La plaza, esa porción de tierra seca que está a la entrada del barrio fue la primera sala de ensayo a cielo abierto. Cuando no tenía escenario ni juegos para chicos ni bancos ni luces. “Aquí nacimos”, dicen los narradores emplazados en ese lugar sagrado para la cultura del barrio. “Aquí se hace desde una rapeada hasta la inauguración del Septiembre musical”, cuentan. Un mural colorido protege el recinto de otras realidades que se ven en El Sifón a plena luz del día.

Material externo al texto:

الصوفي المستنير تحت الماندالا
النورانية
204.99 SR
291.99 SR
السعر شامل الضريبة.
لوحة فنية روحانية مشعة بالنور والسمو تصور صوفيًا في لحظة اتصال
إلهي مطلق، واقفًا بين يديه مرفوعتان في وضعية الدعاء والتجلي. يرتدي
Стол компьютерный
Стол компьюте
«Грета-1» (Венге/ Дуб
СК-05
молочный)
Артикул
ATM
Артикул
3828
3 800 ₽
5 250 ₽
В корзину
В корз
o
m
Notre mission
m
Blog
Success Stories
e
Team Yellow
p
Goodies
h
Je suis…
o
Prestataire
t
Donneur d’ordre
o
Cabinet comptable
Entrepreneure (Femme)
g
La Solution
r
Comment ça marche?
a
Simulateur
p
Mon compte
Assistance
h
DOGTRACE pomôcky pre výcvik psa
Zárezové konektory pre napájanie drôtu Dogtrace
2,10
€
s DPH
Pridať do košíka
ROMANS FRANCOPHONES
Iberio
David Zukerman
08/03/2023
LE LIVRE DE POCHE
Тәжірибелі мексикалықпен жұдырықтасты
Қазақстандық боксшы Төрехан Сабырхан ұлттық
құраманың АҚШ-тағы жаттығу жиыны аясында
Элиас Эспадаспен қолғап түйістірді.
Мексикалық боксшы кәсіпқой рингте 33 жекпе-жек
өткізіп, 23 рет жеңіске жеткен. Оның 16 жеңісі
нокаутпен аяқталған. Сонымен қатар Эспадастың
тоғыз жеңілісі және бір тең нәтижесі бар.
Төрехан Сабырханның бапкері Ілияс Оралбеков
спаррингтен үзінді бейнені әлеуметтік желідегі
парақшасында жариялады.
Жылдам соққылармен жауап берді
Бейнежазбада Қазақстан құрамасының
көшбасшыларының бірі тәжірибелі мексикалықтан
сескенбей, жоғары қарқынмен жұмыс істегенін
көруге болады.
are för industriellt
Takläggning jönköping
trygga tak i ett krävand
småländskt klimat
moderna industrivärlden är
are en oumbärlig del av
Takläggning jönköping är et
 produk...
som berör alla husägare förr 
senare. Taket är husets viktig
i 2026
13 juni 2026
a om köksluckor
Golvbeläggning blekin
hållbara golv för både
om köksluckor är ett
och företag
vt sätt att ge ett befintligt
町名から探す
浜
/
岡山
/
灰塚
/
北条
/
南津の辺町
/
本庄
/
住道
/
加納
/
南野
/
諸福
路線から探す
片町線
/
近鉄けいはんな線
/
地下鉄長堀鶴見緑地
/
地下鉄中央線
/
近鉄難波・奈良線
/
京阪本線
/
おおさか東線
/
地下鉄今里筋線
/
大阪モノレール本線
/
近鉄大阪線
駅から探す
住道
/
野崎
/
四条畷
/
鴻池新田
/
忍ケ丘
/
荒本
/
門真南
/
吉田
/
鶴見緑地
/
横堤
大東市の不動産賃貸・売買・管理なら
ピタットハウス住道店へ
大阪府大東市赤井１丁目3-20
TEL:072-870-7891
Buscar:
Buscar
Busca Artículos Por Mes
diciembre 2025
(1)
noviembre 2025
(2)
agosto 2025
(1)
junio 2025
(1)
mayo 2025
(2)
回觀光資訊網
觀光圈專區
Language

La droga no se esconde y es capaz de someter a un joven en la esquina. Se tambalea, apenas camina, se agacha, raspa algo, mira de un lado al otro con los ojos perdidos, se va, pero ya va a volver.
Quizás no pueda escucharlos, pero David y Leandro también le cantan a él.
“Vivo en un barrio humilde y es un poco pobre, siempre nos marginan y nos tratan de ladrones...yo les cante a ustedes y prestaron atención, vivo en un barrio humilde que se llama El Sifón” (Representando al barrio)
Cuando David regresó al barrio ya tenía 18 años. Se encontró a Leandro y le hizo escuchar el rap que le comía la cabeza. “Me re copé al momento”, reconoce Leandro. Fue suficiente para sellar su destino de narradores. Además del rap norteamericano, ellos también cultivaron el oído con bandas en español como Sindicato Argentino de Hip Hop, Bajo Palabra y el alicantino Nach.
“Me di cuenta que todas las letras eran agresivas y nosotros no queríamos transmitir eso”, explica David. Las primeras estrofas que escribió fueron para su hija, Victoria, a quien la tuvo a los 19 años (“Me casé a los 18, pero ya desde los 12 soñaba con tener una familia”) y otra para los chicos del barrio.
Los primeros intentos musicales sonaban más a ritmos melódicos que a rap. “Sabíamos que queríamos hacer música, pero no nos decidíamos… flashábamos con un folclore rap también”, cuentan.
La posibilidad de cantar frente a otros llegó cuando tuvieron que preparar algo para presentarse en la sala Caviglia en el marco de unas actividades que organizaba una cooperativa del barrio. Esa fue la primera vez que pisaron un escenario fuera de las calles de El Sifón.